─── DATASET RECORDS

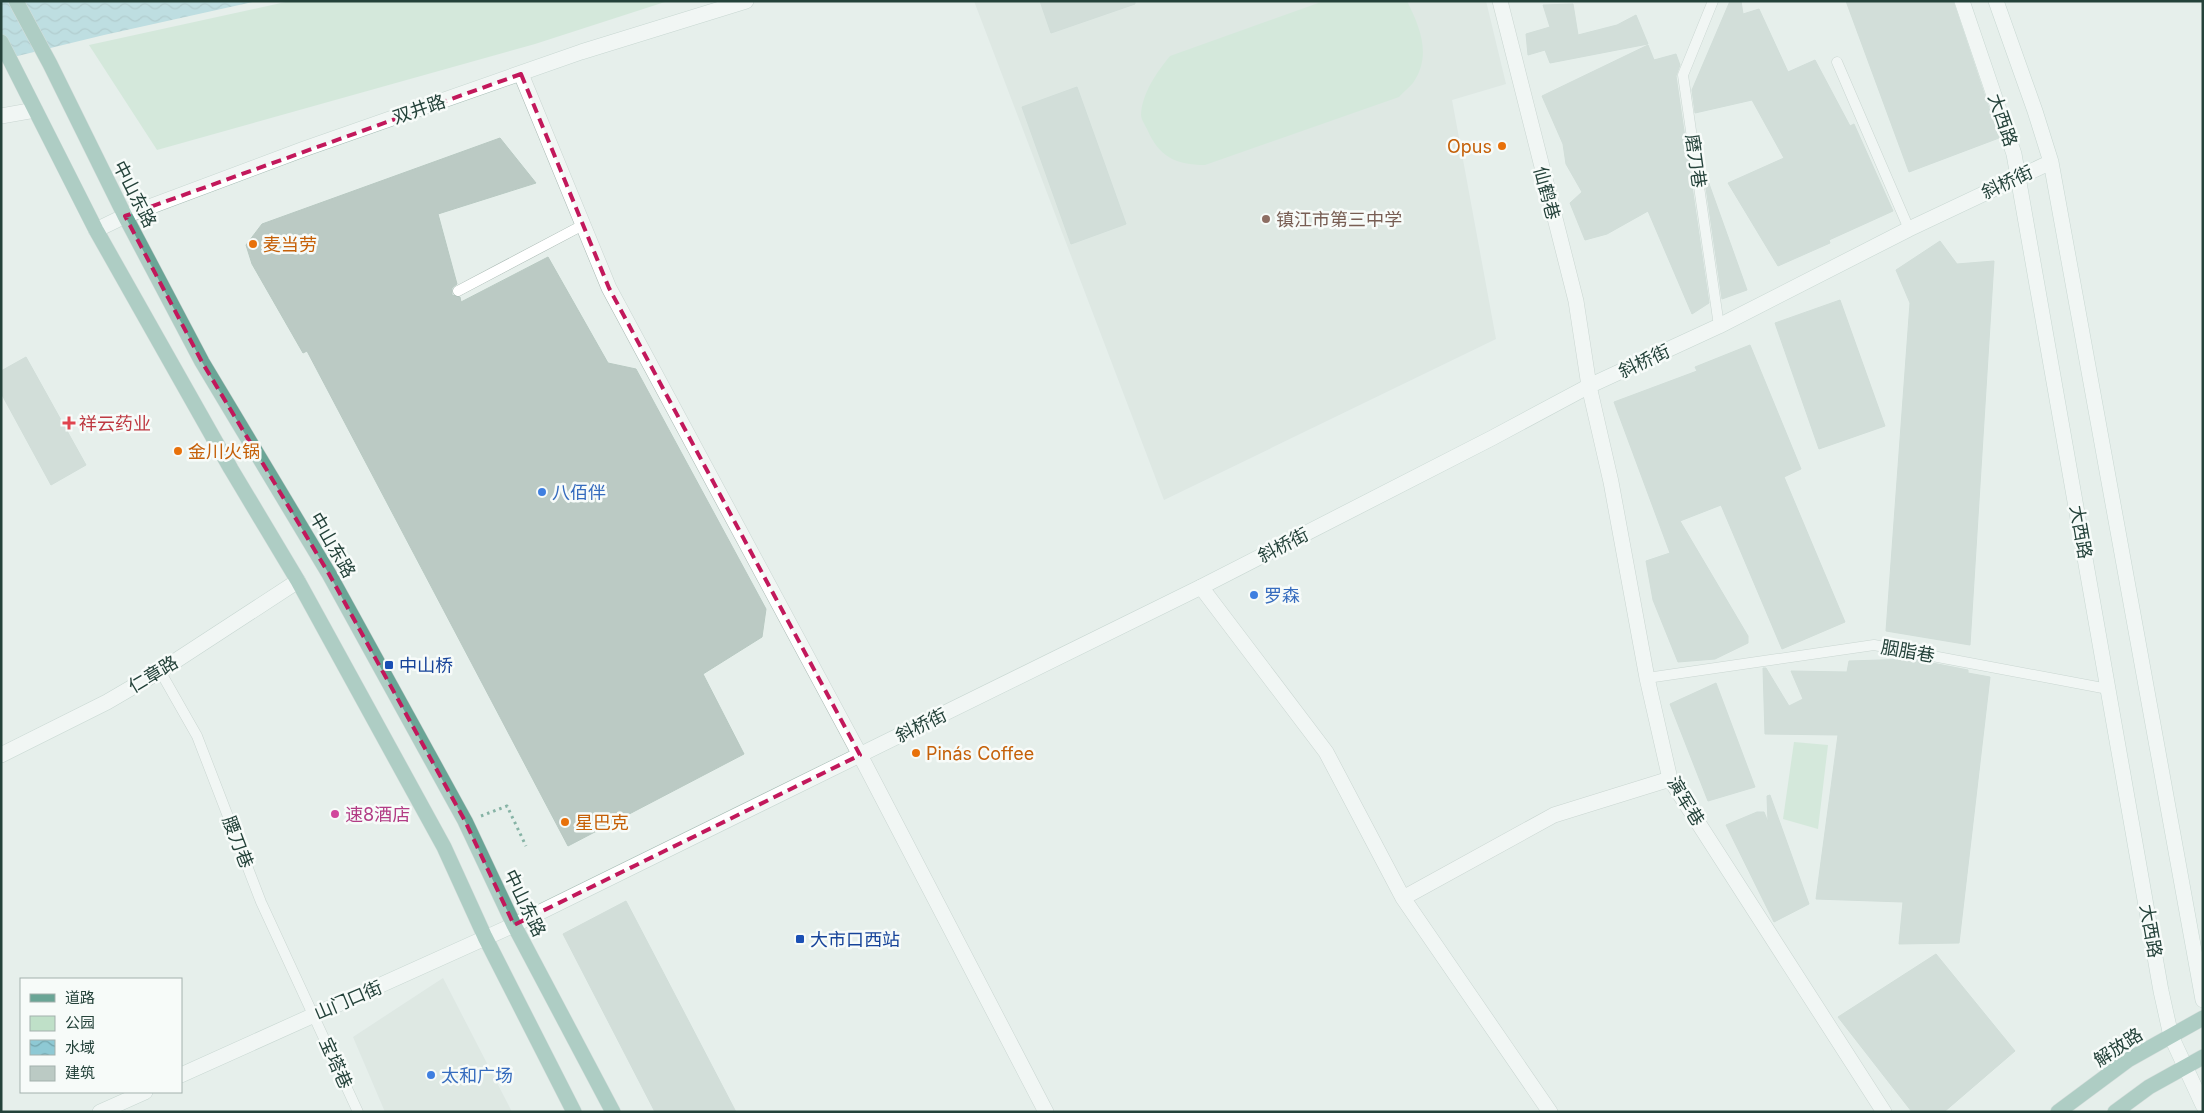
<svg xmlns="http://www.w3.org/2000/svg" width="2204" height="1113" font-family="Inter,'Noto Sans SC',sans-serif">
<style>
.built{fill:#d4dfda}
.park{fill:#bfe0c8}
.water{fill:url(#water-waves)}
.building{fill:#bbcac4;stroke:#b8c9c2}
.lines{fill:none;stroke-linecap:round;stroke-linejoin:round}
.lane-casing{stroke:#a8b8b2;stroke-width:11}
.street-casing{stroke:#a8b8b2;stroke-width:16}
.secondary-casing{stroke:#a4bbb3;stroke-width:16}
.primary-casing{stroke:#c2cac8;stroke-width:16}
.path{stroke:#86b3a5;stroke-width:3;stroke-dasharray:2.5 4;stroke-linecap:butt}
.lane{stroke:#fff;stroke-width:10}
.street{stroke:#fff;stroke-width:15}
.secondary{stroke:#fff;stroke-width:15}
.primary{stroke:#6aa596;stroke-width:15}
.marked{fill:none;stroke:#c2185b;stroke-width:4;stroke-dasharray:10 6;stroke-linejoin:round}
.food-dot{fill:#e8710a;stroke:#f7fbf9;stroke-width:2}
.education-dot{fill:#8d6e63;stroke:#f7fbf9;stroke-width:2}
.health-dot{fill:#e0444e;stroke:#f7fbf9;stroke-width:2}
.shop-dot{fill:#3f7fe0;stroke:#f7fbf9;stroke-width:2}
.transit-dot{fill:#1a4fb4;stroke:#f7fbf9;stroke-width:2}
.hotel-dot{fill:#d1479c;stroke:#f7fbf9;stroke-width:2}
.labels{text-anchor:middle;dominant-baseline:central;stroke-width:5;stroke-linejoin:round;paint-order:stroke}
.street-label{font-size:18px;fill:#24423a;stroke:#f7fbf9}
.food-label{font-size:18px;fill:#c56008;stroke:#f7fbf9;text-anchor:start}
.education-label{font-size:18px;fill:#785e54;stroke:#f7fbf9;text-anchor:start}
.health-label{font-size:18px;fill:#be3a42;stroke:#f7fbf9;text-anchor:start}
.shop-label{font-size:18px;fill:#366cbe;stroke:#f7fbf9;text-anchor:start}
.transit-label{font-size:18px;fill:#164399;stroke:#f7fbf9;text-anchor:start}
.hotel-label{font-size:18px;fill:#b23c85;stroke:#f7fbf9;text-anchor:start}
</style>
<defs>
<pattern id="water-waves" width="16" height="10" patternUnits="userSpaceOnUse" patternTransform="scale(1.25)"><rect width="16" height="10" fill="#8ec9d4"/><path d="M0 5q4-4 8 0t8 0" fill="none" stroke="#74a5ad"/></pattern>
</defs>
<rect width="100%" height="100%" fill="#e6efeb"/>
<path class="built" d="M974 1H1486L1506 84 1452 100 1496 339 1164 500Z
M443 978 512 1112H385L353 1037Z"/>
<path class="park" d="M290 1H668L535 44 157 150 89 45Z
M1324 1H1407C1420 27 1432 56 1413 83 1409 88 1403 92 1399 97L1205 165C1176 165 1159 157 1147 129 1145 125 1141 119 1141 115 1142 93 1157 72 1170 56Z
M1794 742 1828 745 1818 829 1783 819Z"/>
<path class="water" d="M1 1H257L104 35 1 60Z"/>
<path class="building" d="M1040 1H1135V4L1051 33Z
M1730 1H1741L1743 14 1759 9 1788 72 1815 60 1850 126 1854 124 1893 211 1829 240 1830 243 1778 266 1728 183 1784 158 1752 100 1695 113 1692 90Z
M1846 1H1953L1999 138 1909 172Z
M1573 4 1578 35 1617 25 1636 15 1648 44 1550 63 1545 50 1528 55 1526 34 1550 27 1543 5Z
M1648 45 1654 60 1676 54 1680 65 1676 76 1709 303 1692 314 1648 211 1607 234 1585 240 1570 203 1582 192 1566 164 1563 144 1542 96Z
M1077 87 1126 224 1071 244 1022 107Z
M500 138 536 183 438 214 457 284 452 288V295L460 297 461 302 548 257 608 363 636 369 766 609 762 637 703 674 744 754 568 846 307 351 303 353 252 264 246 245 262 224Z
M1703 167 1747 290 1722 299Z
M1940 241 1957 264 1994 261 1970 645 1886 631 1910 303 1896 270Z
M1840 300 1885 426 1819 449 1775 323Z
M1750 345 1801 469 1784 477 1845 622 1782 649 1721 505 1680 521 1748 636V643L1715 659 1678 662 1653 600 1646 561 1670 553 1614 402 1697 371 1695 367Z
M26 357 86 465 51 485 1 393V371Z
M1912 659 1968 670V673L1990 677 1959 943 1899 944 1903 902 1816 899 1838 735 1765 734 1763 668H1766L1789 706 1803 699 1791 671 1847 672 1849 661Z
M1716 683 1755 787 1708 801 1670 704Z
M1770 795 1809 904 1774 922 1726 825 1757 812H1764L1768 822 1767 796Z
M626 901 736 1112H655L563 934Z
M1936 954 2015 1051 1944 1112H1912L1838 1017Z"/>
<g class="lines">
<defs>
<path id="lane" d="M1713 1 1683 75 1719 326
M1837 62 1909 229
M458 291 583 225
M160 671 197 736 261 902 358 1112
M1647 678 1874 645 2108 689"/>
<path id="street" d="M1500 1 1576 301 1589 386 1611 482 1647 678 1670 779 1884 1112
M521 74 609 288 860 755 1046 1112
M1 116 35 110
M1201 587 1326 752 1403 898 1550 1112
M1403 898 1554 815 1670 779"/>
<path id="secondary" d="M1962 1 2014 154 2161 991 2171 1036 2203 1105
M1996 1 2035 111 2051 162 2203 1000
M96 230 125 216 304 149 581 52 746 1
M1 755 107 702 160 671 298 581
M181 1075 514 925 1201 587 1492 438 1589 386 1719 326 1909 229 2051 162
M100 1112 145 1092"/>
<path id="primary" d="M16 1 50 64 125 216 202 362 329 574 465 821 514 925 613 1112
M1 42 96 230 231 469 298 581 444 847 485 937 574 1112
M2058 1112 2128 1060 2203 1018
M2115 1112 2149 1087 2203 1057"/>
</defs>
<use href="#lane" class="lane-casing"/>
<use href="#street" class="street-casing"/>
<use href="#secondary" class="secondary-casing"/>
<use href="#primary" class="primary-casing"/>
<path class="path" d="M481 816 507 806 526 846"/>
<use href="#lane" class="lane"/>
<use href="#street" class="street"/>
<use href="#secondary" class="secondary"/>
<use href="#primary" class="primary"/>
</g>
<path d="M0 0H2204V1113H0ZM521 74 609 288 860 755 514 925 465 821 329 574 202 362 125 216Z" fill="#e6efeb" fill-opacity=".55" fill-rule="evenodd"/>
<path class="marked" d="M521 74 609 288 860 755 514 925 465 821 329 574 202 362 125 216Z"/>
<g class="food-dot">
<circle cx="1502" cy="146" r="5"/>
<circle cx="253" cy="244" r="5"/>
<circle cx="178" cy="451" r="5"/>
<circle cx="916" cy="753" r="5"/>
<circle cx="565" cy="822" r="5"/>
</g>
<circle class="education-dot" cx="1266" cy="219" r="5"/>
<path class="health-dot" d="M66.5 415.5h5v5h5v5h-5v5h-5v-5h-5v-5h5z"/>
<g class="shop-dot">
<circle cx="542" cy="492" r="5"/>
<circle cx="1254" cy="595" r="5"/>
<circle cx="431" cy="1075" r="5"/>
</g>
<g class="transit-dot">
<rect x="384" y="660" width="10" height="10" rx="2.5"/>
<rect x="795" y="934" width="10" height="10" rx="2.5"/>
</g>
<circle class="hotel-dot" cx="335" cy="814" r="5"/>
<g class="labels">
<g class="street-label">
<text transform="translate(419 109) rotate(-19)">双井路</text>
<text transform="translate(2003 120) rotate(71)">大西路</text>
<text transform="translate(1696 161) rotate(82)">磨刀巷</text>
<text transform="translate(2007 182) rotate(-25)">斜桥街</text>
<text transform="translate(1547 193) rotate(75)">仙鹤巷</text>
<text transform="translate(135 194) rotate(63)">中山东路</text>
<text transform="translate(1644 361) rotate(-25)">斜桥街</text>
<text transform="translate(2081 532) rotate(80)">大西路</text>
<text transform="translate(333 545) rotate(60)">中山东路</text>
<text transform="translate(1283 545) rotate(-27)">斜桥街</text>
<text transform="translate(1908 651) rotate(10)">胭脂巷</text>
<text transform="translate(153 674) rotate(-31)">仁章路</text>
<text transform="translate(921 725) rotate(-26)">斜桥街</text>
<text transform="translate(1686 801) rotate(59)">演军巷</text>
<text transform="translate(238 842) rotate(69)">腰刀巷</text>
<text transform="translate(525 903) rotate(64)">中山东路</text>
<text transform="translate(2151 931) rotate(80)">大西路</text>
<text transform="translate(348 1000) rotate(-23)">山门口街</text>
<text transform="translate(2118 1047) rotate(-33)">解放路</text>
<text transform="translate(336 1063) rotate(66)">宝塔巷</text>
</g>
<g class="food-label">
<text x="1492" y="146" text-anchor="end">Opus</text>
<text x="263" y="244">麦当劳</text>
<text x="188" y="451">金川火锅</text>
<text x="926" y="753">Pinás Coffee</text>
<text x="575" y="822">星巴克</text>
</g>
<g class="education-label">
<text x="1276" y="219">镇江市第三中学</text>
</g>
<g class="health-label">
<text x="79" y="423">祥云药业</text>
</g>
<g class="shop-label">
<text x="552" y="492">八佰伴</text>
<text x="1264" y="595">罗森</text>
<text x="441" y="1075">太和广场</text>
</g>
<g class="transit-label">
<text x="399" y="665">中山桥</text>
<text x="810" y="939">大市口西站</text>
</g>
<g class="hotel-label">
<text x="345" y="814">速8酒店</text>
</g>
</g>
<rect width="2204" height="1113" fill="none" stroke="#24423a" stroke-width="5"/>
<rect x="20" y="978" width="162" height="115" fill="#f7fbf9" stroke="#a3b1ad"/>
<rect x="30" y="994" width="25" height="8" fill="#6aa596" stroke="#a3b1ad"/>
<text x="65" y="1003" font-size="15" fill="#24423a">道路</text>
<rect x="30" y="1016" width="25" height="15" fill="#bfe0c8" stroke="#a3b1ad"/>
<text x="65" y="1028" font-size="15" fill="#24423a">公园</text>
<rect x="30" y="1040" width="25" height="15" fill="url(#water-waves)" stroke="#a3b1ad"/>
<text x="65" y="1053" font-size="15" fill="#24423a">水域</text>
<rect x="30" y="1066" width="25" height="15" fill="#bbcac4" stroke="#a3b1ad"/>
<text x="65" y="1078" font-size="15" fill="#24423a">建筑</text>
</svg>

──────

DIRECTIONS –
Show all lines in the entries above where the string "built" appears.

ANSWER –
.built{fill:#d4dfda}
<path class="built" d="M974 1H1486L1506 84 1452 100 1496 339 1164 500Z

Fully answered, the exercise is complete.